Flow-cytometric analysis of recipient leukocyte replacement in orthotopic liver transplant recipients. As an alternative approach to the analysis of KC turnover, livers from B6.CD45.2 animals were transplanted orthotopically into B6.CD45.1 recipients. By this experimental design, the bone marrow compartment of the recipient was spared from experimental manipulation. (A) The replacement of CD45.2 intrahepatic leukocytes by CD45.1 BM-derived cells was evaluated 30 and 60 days after liver transplantation by flow-cytometric analysis.

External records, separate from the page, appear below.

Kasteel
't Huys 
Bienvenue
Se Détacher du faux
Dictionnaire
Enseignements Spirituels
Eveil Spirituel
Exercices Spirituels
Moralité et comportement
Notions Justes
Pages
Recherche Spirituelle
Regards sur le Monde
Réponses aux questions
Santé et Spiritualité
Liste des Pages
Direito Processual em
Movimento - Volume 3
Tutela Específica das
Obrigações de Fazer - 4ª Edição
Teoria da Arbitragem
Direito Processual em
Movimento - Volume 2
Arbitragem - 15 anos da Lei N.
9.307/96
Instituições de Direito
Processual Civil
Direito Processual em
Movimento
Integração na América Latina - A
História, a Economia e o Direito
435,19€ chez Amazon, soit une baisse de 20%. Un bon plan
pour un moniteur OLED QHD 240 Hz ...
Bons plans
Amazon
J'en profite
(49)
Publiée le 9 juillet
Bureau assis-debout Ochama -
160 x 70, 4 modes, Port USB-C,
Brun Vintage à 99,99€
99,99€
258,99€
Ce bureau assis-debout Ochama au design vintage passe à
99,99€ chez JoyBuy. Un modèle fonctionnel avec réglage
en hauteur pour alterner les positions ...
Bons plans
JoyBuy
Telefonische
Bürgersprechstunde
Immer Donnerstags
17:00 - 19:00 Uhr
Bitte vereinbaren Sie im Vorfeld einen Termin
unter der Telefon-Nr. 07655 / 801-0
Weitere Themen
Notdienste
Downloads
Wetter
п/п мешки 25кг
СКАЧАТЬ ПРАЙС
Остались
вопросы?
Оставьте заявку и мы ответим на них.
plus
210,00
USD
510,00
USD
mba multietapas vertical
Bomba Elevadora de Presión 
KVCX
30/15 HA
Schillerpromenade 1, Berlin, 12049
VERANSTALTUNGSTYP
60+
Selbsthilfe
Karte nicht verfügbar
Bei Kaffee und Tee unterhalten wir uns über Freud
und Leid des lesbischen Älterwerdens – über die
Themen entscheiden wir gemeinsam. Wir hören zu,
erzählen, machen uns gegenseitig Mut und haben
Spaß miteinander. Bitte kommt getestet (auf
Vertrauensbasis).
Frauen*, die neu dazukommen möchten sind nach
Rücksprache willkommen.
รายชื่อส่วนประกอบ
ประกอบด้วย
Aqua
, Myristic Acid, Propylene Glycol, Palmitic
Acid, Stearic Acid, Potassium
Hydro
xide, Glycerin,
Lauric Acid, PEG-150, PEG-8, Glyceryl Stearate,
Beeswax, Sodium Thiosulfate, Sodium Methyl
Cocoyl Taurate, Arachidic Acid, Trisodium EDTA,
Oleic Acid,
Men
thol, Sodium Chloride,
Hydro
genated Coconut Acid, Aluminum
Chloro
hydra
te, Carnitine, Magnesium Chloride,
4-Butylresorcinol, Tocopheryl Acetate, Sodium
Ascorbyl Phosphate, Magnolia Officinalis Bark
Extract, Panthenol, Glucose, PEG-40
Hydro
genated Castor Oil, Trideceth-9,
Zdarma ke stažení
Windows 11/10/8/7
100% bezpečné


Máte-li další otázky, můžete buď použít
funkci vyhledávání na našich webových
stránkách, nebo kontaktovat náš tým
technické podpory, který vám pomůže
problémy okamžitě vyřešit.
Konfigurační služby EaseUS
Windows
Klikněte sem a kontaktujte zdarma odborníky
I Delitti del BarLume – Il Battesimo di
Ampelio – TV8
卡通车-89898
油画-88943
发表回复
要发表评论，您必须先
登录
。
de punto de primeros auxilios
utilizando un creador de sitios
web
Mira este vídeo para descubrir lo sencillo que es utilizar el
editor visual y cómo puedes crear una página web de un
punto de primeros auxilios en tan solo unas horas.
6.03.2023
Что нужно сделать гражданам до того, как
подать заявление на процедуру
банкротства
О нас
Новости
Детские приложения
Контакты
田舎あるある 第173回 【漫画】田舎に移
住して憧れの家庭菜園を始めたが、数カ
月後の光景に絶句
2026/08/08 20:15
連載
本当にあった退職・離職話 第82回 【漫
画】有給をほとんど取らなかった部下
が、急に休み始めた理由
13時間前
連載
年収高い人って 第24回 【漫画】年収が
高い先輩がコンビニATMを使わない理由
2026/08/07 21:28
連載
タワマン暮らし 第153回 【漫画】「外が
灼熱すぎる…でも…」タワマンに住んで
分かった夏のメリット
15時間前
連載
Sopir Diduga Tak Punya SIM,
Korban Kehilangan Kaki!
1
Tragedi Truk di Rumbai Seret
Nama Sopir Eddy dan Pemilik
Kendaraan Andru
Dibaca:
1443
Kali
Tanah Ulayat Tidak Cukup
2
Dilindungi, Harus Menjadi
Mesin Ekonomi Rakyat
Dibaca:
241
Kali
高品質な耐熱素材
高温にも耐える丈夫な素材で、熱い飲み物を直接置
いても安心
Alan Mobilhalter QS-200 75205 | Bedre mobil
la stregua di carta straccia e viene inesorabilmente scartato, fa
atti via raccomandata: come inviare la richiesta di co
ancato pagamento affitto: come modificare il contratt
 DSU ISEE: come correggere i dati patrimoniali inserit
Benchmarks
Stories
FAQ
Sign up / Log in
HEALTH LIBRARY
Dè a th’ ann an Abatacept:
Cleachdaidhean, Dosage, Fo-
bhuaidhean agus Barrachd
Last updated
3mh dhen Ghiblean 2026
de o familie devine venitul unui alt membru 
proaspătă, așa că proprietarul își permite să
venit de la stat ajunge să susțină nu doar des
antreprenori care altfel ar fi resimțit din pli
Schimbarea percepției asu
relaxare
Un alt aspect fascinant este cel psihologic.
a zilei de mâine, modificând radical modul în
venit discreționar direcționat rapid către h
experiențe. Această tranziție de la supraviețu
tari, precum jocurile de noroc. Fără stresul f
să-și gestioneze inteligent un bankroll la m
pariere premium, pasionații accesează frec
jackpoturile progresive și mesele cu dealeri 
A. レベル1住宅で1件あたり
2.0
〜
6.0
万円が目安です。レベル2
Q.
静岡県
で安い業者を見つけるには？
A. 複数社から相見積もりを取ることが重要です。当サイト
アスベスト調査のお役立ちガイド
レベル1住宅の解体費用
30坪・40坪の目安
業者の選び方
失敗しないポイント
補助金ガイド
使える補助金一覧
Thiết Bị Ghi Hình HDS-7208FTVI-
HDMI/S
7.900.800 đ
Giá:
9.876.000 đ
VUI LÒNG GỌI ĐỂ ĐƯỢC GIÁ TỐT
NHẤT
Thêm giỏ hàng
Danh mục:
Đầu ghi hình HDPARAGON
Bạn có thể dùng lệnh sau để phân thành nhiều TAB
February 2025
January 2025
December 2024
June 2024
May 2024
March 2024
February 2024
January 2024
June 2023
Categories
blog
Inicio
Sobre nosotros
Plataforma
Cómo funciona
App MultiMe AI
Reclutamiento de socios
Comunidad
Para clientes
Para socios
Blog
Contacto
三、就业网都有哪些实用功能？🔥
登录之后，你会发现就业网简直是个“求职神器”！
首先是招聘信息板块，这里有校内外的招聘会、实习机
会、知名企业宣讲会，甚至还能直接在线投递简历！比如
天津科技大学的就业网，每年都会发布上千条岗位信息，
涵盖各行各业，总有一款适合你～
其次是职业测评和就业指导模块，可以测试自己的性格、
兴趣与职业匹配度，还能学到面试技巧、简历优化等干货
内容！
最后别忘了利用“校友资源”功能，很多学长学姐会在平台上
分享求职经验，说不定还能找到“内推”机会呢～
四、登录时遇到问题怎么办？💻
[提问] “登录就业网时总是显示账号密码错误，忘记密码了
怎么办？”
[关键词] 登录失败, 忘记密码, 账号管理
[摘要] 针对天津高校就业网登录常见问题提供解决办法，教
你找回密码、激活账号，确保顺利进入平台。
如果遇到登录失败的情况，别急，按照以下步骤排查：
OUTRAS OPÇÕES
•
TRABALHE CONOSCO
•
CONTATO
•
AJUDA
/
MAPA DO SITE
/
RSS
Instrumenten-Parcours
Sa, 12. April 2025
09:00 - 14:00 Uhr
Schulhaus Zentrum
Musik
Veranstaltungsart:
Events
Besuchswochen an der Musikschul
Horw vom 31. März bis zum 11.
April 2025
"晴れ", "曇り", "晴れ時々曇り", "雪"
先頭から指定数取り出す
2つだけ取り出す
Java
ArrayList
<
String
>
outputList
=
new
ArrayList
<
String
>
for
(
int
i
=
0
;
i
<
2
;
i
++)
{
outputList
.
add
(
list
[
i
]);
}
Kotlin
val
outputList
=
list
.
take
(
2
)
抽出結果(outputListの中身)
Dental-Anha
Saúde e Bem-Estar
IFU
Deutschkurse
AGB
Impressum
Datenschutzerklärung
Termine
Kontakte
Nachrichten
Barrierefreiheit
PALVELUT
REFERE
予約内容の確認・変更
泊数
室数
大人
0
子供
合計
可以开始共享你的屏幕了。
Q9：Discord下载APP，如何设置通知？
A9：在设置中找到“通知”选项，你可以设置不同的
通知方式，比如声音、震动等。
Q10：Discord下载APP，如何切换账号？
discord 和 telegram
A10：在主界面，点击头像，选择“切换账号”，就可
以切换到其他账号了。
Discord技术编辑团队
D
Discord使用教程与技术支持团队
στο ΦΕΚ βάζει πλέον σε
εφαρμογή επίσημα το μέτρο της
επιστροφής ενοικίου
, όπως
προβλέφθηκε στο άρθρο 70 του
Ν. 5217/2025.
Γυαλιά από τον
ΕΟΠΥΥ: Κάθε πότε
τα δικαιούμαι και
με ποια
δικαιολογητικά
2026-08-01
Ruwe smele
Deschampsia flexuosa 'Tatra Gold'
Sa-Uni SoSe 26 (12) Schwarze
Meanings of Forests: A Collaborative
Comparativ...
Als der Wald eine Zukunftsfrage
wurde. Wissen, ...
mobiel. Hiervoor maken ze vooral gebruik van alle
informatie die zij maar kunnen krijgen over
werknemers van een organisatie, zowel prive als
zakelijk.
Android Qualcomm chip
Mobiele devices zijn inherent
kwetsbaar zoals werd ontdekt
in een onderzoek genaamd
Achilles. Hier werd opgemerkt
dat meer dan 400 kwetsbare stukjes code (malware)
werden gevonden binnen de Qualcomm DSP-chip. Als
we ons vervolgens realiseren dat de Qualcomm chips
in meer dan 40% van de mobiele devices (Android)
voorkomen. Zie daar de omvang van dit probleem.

Similar to bone marrow chimeras, CD11b/F4/80-positive KCs were all CD45.1⁺ in cell isolates from intrahepatic leukocytes. This indicated their origin from the bone marrow of the liver transplant recipient. (B) As seen in radiation bone marrow chimeras, a small percentage of CD45.2/TCR⁺ cells remained within the transplanted livers. Numbers in plots are percentages of lymphocytes.

Figure 7

Immunohistologic staining of liver transplants reveals equal numbers of BM-derived and sessile KCs. Frozen tissue sections from liver transplants (B6.CD45.2 liver transplanted into B6.CD45.1 recipient) were stained for macrophages (F4/80 PE), CD45.1 Cy5 (displayed in false color blue) BM-derived cells, and CD45.2 FITC (green) liver transplant-derived cells. Equal numbers of BM-derived ‘KCs (purple-red) and sessile KCs (orange-green) were detected by confocal microscopy.